July 19th, 2004

boots

violet

I have a distinct feeling of watching my life rather than participating in it at the moment. I don't know how much of this is due to the fact I've been spending most possible hours playing Pokemon rather than Dealing With Shit. Hrm. Probably most of it, actually.

Some rather unpleasant Life Shit is going to be going on this week, most of it not actually mine. That really is all I can say in an unfiltered entry :/ Sorry for the crypticism, but child protection issues.

And for me, because I'll probably need reminding:
I am not afraid
Violence can't hurt me
Violence is dead
Broken bones can heal
and broken glass won't alter
the words I put inside your head.
lego

apropos of not much

We really need a second laptop.

Since we got a house, it's become more difficult for Richard and I to sit together doing different stuff. Quite a big part of our relationship has been sitting in the same room each working or playing on our separate stuff, yet somehow being together - the two of us sitting at separate computers doing separate work but knowing either of us can read out a line from an irc window or web site, and the other one will get it. (As I mentioned) I've been playing a lot of games lately, so now that we have wireless networking, he's started using the laptop to read web forums & do code on, bringing it to whatever room I'm sitting in.
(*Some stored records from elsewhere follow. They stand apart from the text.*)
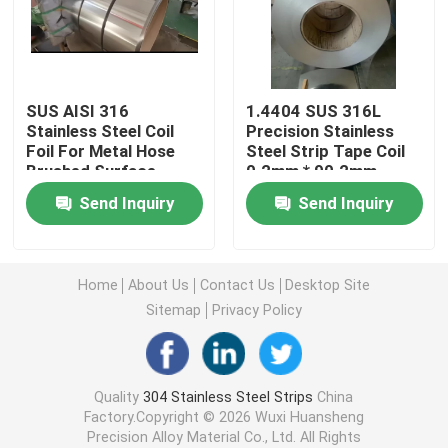
304L Stainless Steel Strips
SUS AISI 316
1.4404 SUS 316L
321 Stainless Steel Strip
Stainless Steel Coil
Precision Stainless
Foil For Metal Hose
Steel Strip Tape Coil
Brushed Surface
0.2mm * 90.2mm
Cold Rolled Stainless Steel Strip
0.18*77mm
Send Inquiry
Send Inquiry
301 Stainless Steel Coil
Home
About Us
Contact Us
Desktop Site
SS Strip Coil
Sitemap
Privacy Policy
Precision Stainless Steel Strip
Quality
304 Stainless Steel Strips
China
Factory.Copyright © 2026 Wuxi Huansheng
Stainless Steel Strip Roll
Precision Alloy Material Co., Ltd. All Rights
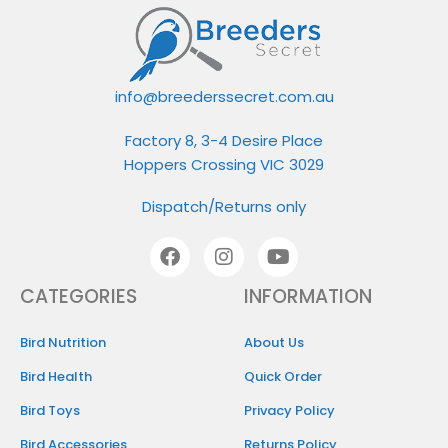
info@breederssecret.com.au
Factory 8, 3-4 Desire Place
Hoppers Crossing VIC 3029
Dispatch/Returns only
CATEGORIES
INFORMATION​
Bird Nutrition
About Us
Bird Health
Quick Order
Bird Toys
Privacy Policy
Bird Accessories
Returns Policy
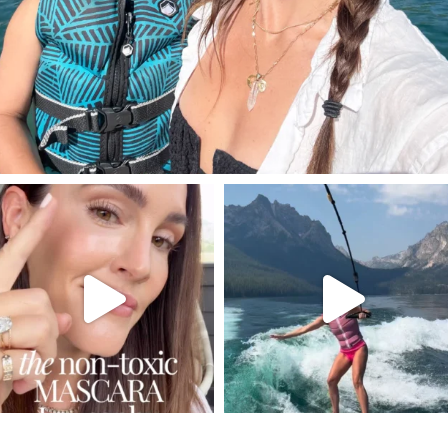
SBKLIVING
SBKLIVING
Jul 30
Jul 30
211
889
513
38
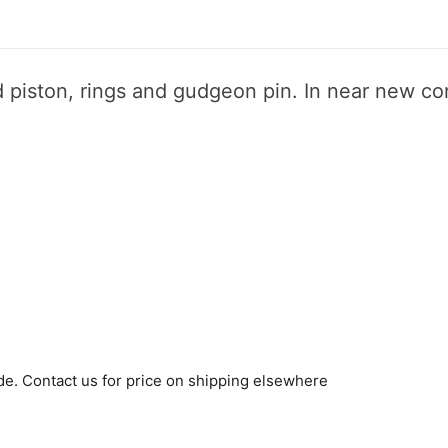
 piston, rings and gudgeon pin. In near new co
de. Contact us for price on shipping elsewhere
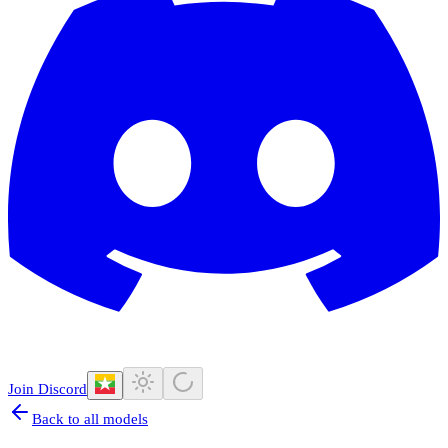
Join Discord
Back to all models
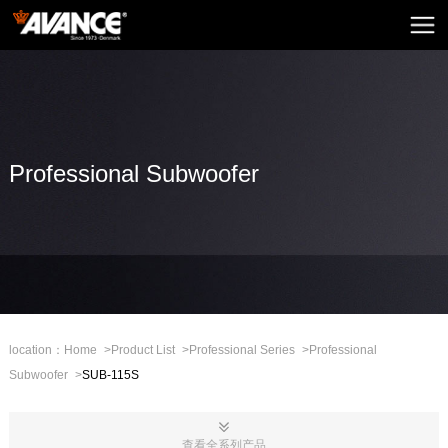
Home
AVANCE
News
Home Audio
Professional Subwoofer
Home Theatre
Embedded Sound
Mini Sound
Professional Stage
location：
Home
>
Product List
>
Professional Series
>
Professional
Subwoofer
>
SUB-115S
Mall
CHN
查看全系列产品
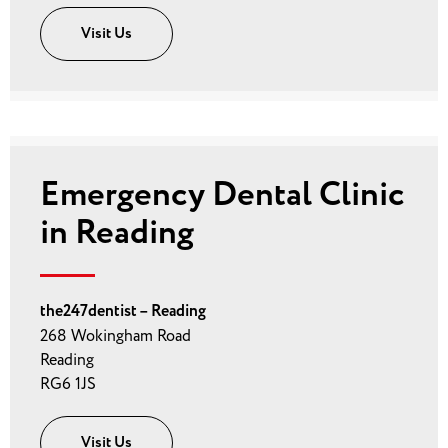
Visit Us
Emergency Dental Clinic
in Reading
the247dentist – Reading
268 Wokingham Road
Reading
RG6 1JS
Visit Us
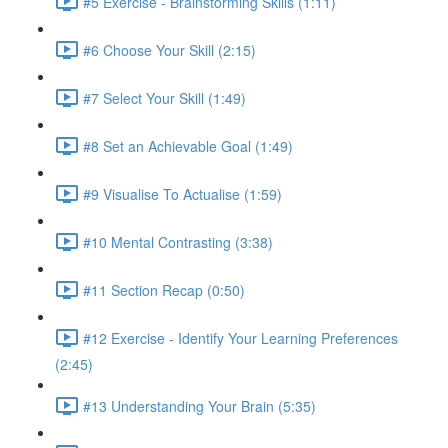
#5 Exercise - Brainstorming Skills (1:11)
#6 Choose Your Skill (2:15)
#7 Select Your Skill (1:49)
#8 Set an Achievable Goal (1:49)
#9 Visualise To Actualise (1:59)
#10 Mental Contrasting (3:38)
#11 Section Recap (0:50)
#12 Exercise - Identify Your Learning Preferences
(2:45)
#13 Understanding Your Brain (5:35)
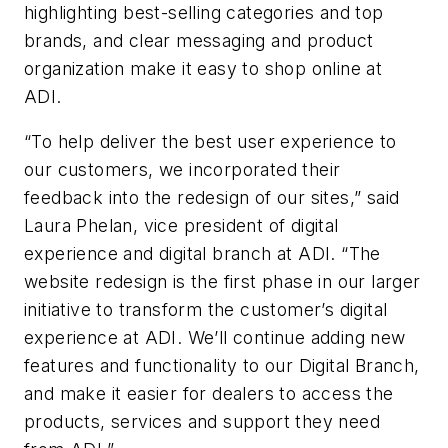
highlighting best-selling categories and top
brands, and clear messaging and product
organization make it easy to shop online at
ADI.
“To help deliver the best user experience to
our customers, we incorporated their
feedback into the redesign of our sites,” said
Laura Phelan, vice president of digital
experience and digital branch at ADI. “The
website redesign is the first phase in our larger
initiative to transform the customer’s digital
experience at ADI. We’ll continue adding new
features and functionality to our Digital Branch,
and make it easier for dealers to access the
products, services and support they need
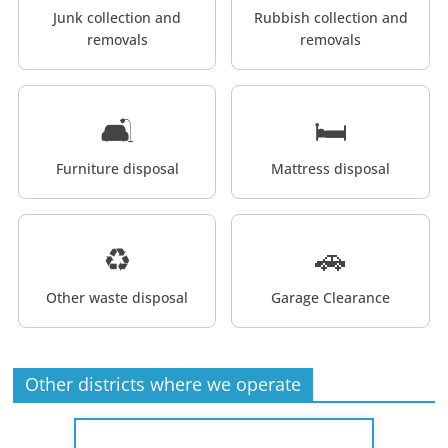
Junk collection and
Rubbish collection and
removals
removals
🛋️
🛏️
Furniture disposal
Mattress disposal
♻️
🚗
Other waste disposal
Garage Clearance
Other districts where we operate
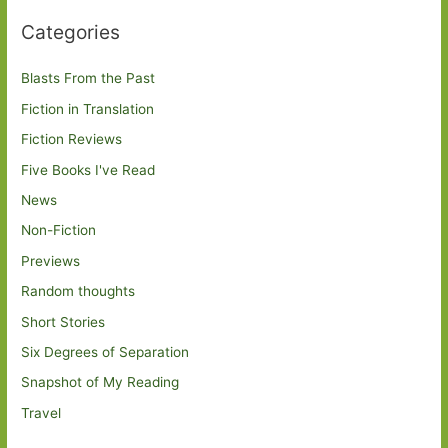
Categories
Blasts From the Past
Fiction in Translation
Fiction Reviews
Five Books I've Read
News
Non-Fiction
Previews
Random thoughts
Short Stories
Six Degrees of Separation
Snapshot of My Reading
Travel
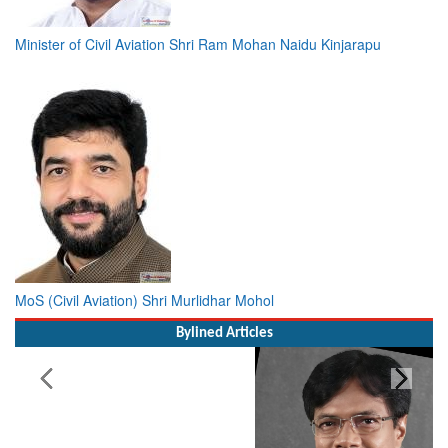
Minister of Civil Aviation Shri Ram Mohan Naidu Kinjarapu
MoS (Civil Aviation) Shri Murlidhar Mohol
Bylined Articles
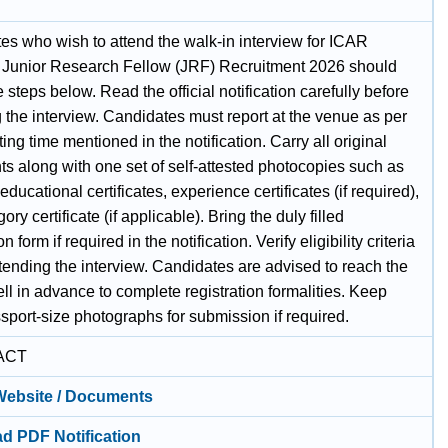
.
es who wish to attend the walk-in interview for ICAR
unior Research Fellow (JRF) Recruitment 2026 should
e steps below. Read the official notification carefully before
 the interview. Candidates must report at the venue as per
ting time mentioned in the notification. Carry all original
s along with one set of self-attested photocopies such as
 educational certificates, experience certificates (if required),
ory certificate (if applicable). Bring the duly filled
n form if required in the notification. Verify eligibility criteria
tending the interview. Candidates are advised to reach the
l in advance to complete registration formalities. Keep
sport-size photographs for submission if required.
ACT
 Website / Documents
d PDF Notification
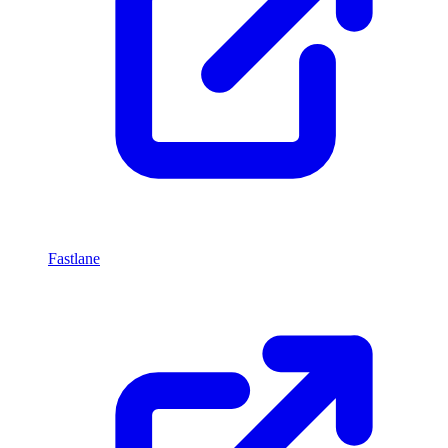
Fastlane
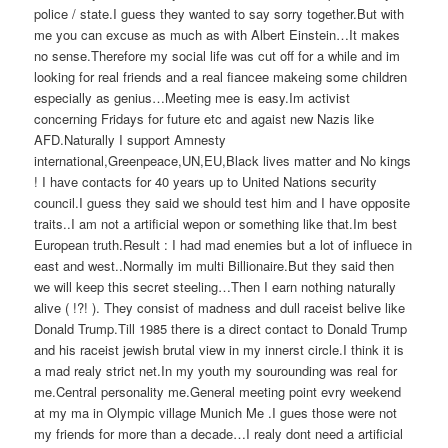
police / state.I guess they wanted to say sorry together.But with
me you can excuse as much as with Albert Einstein…It makes
no sense.Therefore my social life was cut off for a while and im
looking for real friends and a real fiancee makeing some children
especially as genius…Meeting mee is easy.Im activist
concerning Fridays for future etc and agaist new Nazis like
AFD.Naturally I support Amnesty
international,Greenpeace,UN,EU,Black lives matter and No kings
! I have contacts for 40 years up to United Nations security
council.I guess they said we should test him and I have opposite
traits..I am not a artificial wepon or something like that.Im best
European truth.Result : I had mad enemies but a lot of influece in
east and west..Normally im multi Billionaire.But they said then
we will keep this secret steeling…Then I earn nothing naturally
alive ( !?! ). They consist of madness and dull raceist belive like
Donald Trump.Till 1985 there is a direct contact to Donald Trump
and his raceist jewish brutal view in my innerst circle.I think it is
a mad realy strict net.In my youth my sourounding was real for
me.Central personality me.General meeting point evry weekend
at my ma in Olympic village Munich Me .I gues those were not
my friends for more than a decade…I realy dont need a artificial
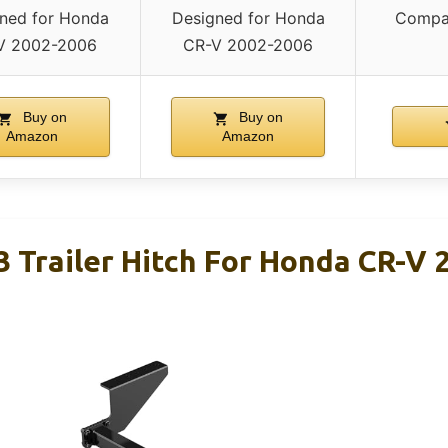
ned for Honda
Designed for Honda
Compat
V 2002-2006
CR-V 2002-2006
Buy on
Buy on
Amazon
Amazon
3 Trailer Hitch For Honda CR-V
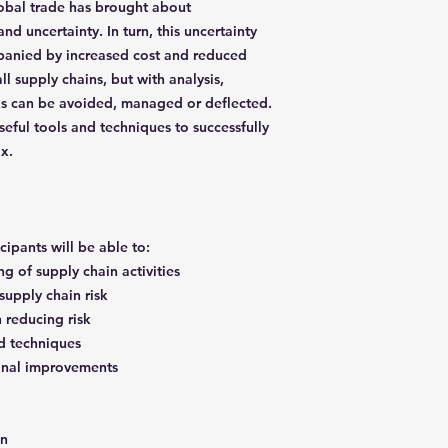
lobal trade has brought about
and uncertainty. In turn, this uncertainty
ompanied by increased cost and reduced
all supply chains, but with analysis,
sks can be avoided, managed or deflected.
eful tools and techniques to successfully
ox.
icipants will be able to:
g of supply chain activities
 supply chain risk
n reducing risk
d techniques
onal improvements
in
Which is working a lot better than it ever did with the old wired card - he's getting quite used to the laptop and has mostly set up his profile the way he likes it. He doesn't even mind leaving me logged in if I want windows left open.

The problem with this is that if he's using the laptop, I can't also use it. And I'm fairly dependent on it as a computer, because CRT monitors give me a headache after a few minutes (and even the laptop gives me a headache if I look at it too long). At least it doesn't flicker much, and I can make the text really tiny so it doesn't strain my eyes [*]. So if he's coding in the evening, I don't get to do lj.

And then I feel all lost and lonely, and think I have no people in my life and no one loves me, etc etc etc.

Hrm.

A solution that doesn't involve spending lots of money we don't really have... hrm... I'm sure we'll think of something.

Did I mention recently how wonderful Richard is? It is 2 o'clock in the morning, and he has brought me pasta, because I needed some :)

[*] unlike most geeks, I am long sighted.